Barker looked at him strangely. He didn’t seem to trust Jespersen’s motives. Then he sighed and said ‘What the hell. It’s your life. No skin off my nose. Get inside. But I warn you; it has a return mechanism. If it stays in another time more than a week, it comes back automatically to the present time.’

Jespersen clambered into the machine, avoiding the drooping wires that blocked his way, and sat on the hard plastic seat. He gulped, but he couldn’t back out now; Barker would think he was a coward. The older man reached in and typed on the keyboard. Jespersen could see the date – three years in the past. The timer was set and Barker stepped back.

Jespersen found himself sitting in the machine, in a darkened building that obviously hadn’t been used for some time. The clock on the wall was stopped. And there next to it was a calendar. It was dated four years before the year he’d just been in. Was it true? Was he really in the past? He got up and went to the door. It was locked, but he just had to undo the latch and turn the handle, and he was outside!

A man walked past holding a newspaper. ‘Excuse me sir,’ he said. ‘Could I look at your paper for just a moment? I want to check something. I’ll give it straight back to you.’ The man looked at him as if he was crazy, but then decided he looked harmless enough, and handed the paper over. Jespersen looked at the date. Yes! Three years! He’d really travelled back in time!

THE MIDDLE

Jespersen presented himself at the job interview. He was in his best suit. The interviewing panel was just as he remembered it; the President, the Professor, the Dean. These were the men who were to examine him for his fitness to serve with this august body. The interview went well. They were impressed with his qualifications and his record of achievement. The Professor and the Dean had read his doctoral thesis and seemed excited to have someone of his ability join the research team. And despite temptation, he resisted the urge to make the lame joke that had destroyed his career. After a suitable time to discuss the best prospect for the position, they invited him back into the room.

‘Congratulations, Doctor Jespersen,’ beamed the President. I am very happy to announce that we have accepted you for the position. We look forward to many productive and fruitful years of working with you.’ He extended his hand and Jespersen took it. Then the Professor and the Dean. He walked out, glowing with achievement and joy.

THE BEGINNING

‘So, what is Time, anyway?’ asked Michael Foster. Not that he cared. He was a psychologist, interested in the wild vagaries of human nature. That was why he had taken this job as so-called science writer for a lower end sensationalist newspaper, the man who was given the cranks and the weirdos to interview for a column called Strange Science, because it exposed him to the most bizarre collection of people he’d ever had the fortune to meet. He loved his job.
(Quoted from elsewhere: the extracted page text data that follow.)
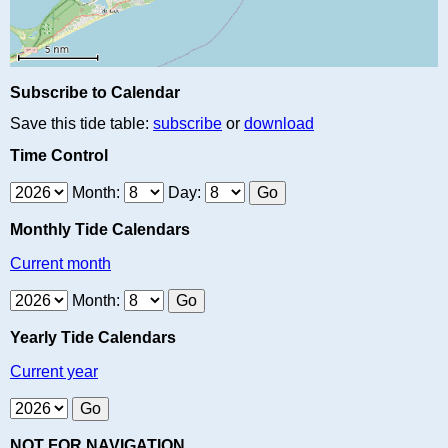
Subscribe to Calendar
Save this tide table:
subscribe
or
download
Time Control
Month:
Day:
Monthly Tide Calendars
Current month
Month:
Yearly Tide Calendars
Current year
NOT FOR NAVIGATION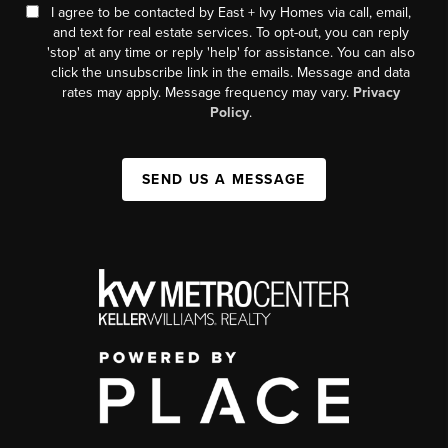
I agree to be contacted by East + Ivy Homes via call, email,
and text for real estate services. To opt-out, you can reply
'stop' at any time or reply 'help' for assistance. You can also
click the unsubscribe link in the emails. Message and data
rates may apply. Message frequency may vary.
Privacy
Policy
.
SEND US A MESSAGE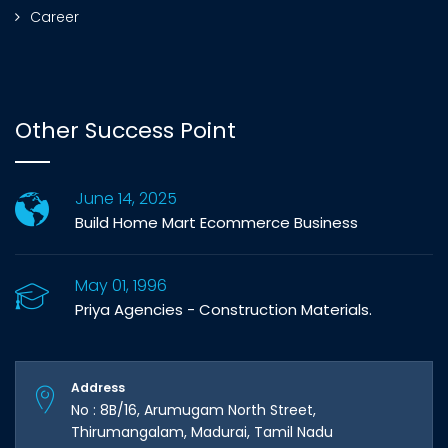
Career
Other Success Point
June 14, 2025
Build Home Mart Ecommerce Business
May 01, 1996
Priya Agencies - Construction Materials.
Address
No : 8B/16, Arumugam North Street,
Thirumangalam, Madurai, Tamil Nadu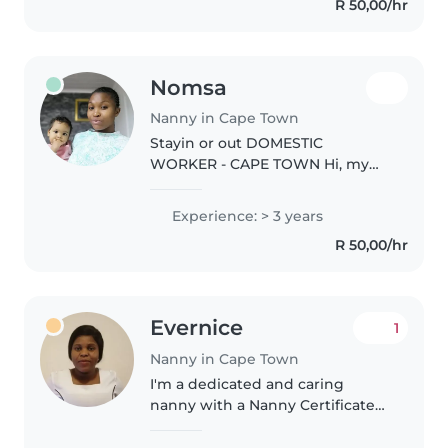
R 50,00/hr
English and..
Nomsa
Nanny in Cape Town
Stayin or out DOMESTIC
WORKER - CAPE TOWN Hi, my
name is Nomsa a zimbabwean
lady . I am looking for a stay-out
Experience: > 3 years
or stayin
R 50,00/hr
domestic/housekeeping job in
Cape Town, Western Cape. 3
years..
Evernice
1
Nanny in Cape Town
I'm a dedicated and caring
nanny with a Nanny Certificate
and CPR certification. I love
creating fun, safe spaces for kids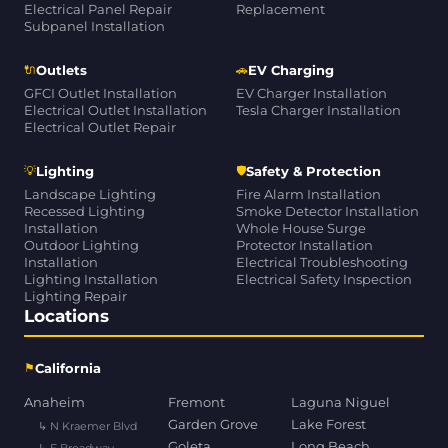
Electrical Panel Repair
Replacement
Subpanel Installation
🔌
🚗
Outlets
EV Charging
GFCI Outlet Installation
EV Charger Installation
Electrical Outlet Installation
Tesla Charger Installation
Electrical Outlet Repair
💡
🛡
Lighting
Safety & Protection
Landscape Lighting
Fire Alarm Installation
Recessed Lighting
Smoke Detector Installation
Installation
Whole House Surge
Outdoor Lighting
Protector Installation
Installation
Electrical Troubleshooting
Lighting Installation
Electrical Safety Inspection
Lighting Repair
Locations
⚑
California
Anaheim
Fremont
Laguna Niguel
Garden Grove
Lake Forest
↳ N Kraemer Blvd
Goleta
Long Beach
‘Good morning Professor Barker,’ he said. He was sure the man didn’t rate the title, but it was good to get off to a good start. ‘Is it true you’ve invented a time machine?’

The man rolled his eyes. ‘Such a science-fiction name. So sensationalist. But I suppose it’s as near to the truth as your esteemed readers are ever likely to understand. But somehow I’m getting the strangest sense of déjà vu meeting you. The situation is familiar, but you’re not. Somehow I was expecting somebody different.’